Is This Book for You?
It's definitely for you if: you're a parent of a child with autism, and not sure about how your other kids are dealing with that ... you like your advice to come with research back-up ... you're looking for practical suggestions to help your kids interact.
It may be for you if: your child has developmental disabilities that, while different from autism, present many of the same challenges for siblings ... you're a teacher who wonders how siblings cope and what you can do to help (or just not make it worse) ... you're a relative of a family with an autistic child and would like to provide positive support.
It may not be for you if: your children are older, and playing and school issues are no longer large ... you're really, really sure that your kids get this whole autism thing and don't need special guidance or advice (though the research says you might be surprised) ... you'd be uncomfortable with the idea of kids using ABA-like techniques to "play" with their siblings with autism.

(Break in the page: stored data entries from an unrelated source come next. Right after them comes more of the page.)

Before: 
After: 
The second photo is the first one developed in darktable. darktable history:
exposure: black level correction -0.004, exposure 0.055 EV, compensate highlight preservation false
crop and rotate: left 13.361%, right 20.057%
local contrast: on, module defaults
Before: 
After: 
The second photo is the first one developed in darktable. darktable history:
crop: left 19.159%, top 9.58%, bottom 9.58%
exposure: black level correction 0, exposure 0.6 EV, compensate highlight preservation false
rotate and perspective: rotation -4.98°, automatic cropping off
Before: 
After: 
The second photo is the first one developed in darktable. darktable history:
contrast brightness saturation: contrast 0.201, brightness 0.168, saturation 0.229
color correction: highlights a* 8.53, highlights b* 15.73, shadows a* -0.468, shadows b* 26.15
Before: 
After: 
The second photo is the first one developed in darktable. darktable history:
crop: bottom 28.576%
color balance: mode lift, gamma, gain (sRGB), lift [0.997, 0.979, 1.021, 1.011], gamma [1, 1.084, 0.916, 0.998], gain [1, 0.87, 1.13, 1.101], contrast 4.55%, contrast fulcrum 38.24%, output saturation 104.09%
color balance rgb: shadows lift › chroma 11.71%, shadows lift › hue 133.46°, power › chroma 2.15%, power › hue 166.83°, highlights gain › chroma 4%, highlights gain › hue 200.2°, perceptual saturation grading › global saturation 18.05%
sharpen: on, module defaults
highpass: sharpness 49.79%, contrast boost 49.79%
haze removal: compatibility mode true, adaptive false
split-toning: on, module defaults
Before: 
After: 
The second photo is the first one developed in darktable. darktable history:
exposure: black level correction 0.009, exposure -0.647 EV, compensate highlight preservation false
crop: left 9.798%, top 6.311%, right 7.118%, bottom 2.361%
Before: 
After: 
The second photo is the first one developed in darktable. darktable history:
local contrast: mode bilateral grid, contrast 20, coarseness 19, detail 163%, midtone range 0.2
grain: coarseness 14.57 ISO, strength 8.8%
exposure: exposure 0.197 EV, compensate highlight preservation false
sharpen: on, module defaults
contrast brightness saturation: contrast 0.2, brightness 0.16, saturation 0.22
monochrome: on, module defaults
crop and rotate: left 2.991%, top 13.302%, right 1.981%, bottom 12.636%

It's definitely not for you if: your child with autism has no siblings ... your child's disability is significantly different from autism and presents different family issues ... there is no room in your life at the moment for feeling guilty and heartbroken about all the things you've done wrong and the misconceptions your kids have picked up.
Table of Contents
- Brothers and Sisters: Getting to Know You, Getting to Like You, Wondering if You Like Me
- What Are They Thinking? Autism Viewed Through Children's Eyes
- Why Does He Do That? Explaining Autism to Children
- Let's Talk: Helping Children Share Their Thoughts and Feelings
- The Balancing Act: Meeting Everyone's Needs, Including Your Own
- Children at Play: Helping Children Play Together
- All Grown Up: The Mature Sibling
Try This Now
Do you think your child's siblings know what autism is? How you get it? Why their brother or sister has it? You may think you've explained things in an age-appropriate way, but research presented in Siblings of Children With Autism indicates that a lot of kids aren't processing that information, and are filling the gaps in their understanding with misinformation and magical thinking. The authors recommend discussing the topic gently and often, with open lines of communication for any questions and concerns kids may have. One technique to try is "thinking out loud" about things your child with autism may be doing, like hand-flapping or perseveration, in a way that provides some explanation for siblings and makes the behavior seem less strange. It may also open the door to other questions siblings have been wanting to ask but weren't sure it was okay.